Cet architecte de formation dessinait des immeubles jusqu'à ce qu'il obtienne le contrat qui changera sa vie: la maison de Jim Jannard, fondateur d'Oakley. «Jim passait les architectes les uns après les autres sans être satisfait du travail, se rappelle Colin Baden. Il m'a passé en audition durant une heure. Je lui ai dessiné un train qui passait à l'intérieur d'une pyramide et je lui ai dit: «Tiens, voilà ta maison! «»

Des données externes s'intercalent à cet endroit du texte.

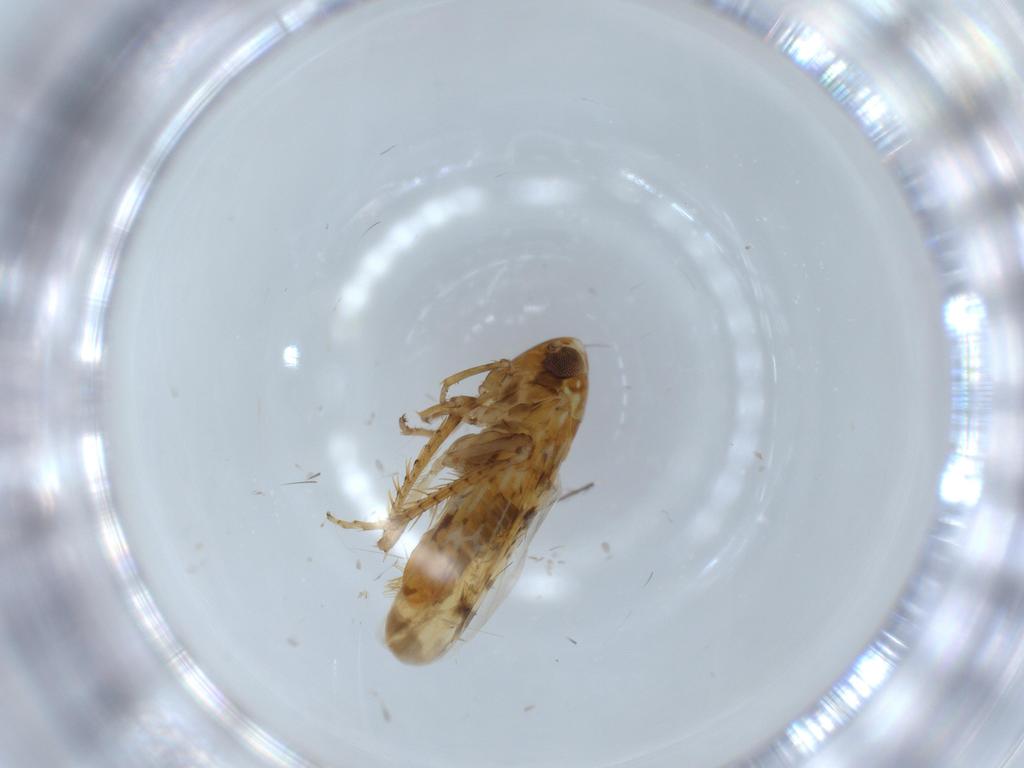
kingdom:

Évidemment, Jim Jannard n'a jamais fait construire un train ou une pyramide sur sa propriété, mais le fondateur d'Oakley a été séduit par l'audace et la créativité du jeune associé dans une firme d'architectes de Seattle. Au point où Colin Baden, qui n'a jamais fini les plans de la fameuse maison du fondateur d'Oakley, s'est vu confier un autre mandat: faire les plans du siège social de l'entreprise à Orange County, en Californie. Après trois ans comme consultant, il passe à la tête du service de design d'Oakley, en 1996. Trois ans plus tard, il occupe le bureau du président, numéro deux de l'entreprise dont le chiffre frôle le milliard de dollars (996 millions US en 2008).

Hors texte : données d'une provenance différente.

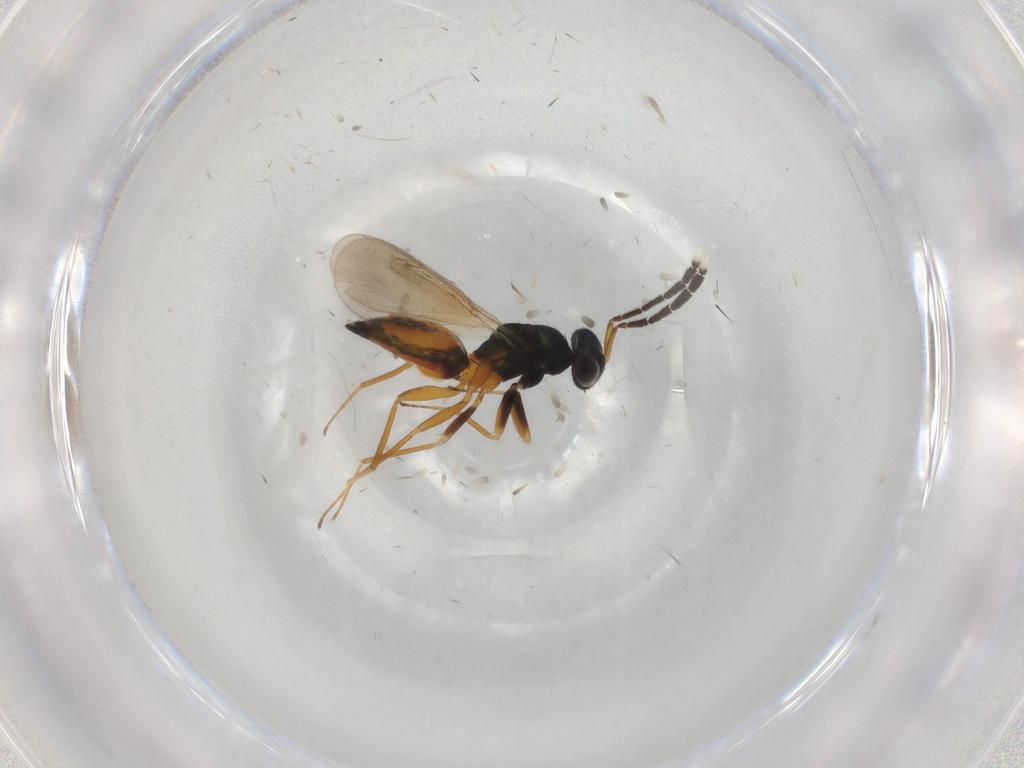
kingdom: Animalia
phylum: Arthropoda
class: Insecta
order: Hymenoptera
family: Eulophidae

Quand le PDG Scott Olivet, un ancien de Nike et The Gap qui a orchestré la vente d'Oakley à la société italienne Luxottica pour 2,1 milliards US, décide de relever de nouveaux défis, Colin Baden obtient une promotion. Il est entré en fonction comme grand patron en juillet. «Je ne me formalise pas du titre, mais je ne pense pas comme un PDG», dit Colin Baden, que La Presse Affaires a rencontré à Montréal.

Colin Baden entend diriger Oakley comme il en a monté les échelons: dans le chaos. «Plus vous êtes sur des rails, plus il vous est difficile de trouver des idées originales, dit-il. Je ne veux pas changer cette structure unique qui nous permet de répondre à la question la plus importante chez Oakley: quelle est la prochaine étape? Toute la progression de l'entreprise est en fonction de cette prochaine étape. On peut travailler sur un projet et l'arrêter subitement pour nous concentrer sur une autre idée si elle a davantage de potentiel.»

Un PDG qui affectionne le chaos - voilà un spécimen unique en son genre. À sa décharge, Colin Baden n'en est pas à sa première contradiction. Il préfère la voile au surf et au ski - aussi bien dire un crime chez Oakley. Il se définit comme un artiste rationnel, ayant hérité du côté artistique de son père professeur d'art à l'Université de Victoria et du côté rationnel de son grand-père architecte.

Même s'il cultive son image d'anti-PDG, Colin Baden, qui a grandi dans l'île d'Orcas dans l'État de Washington, à deux heures de traversier de Victoria et du Canada, lance des expressions comme «clientèle ciblée», «possibilités de croissance» et «marchés émergents» au fil de la conversation.

Au fond, son plan d'affaires est probablement moins chaotique qu'il veut le laisser croire. Les lunettes de soleil sont encore le meilleur vendeur d'Oakley (50% du chiffre d'affaires au Canada), mais les vêtements, chaussures et accessoires constituent le secteur le plus prometteur (hausse des ventes d'au moins 10% en 2009). «Nous avons encore du chemin à faire avec nos vêtements, dit Colin Baden. Nous voulons produire de la qualité, mais pas des survêtements d'exercice. De toute façon, nous ne battrons pas Nike dans leur créneau.»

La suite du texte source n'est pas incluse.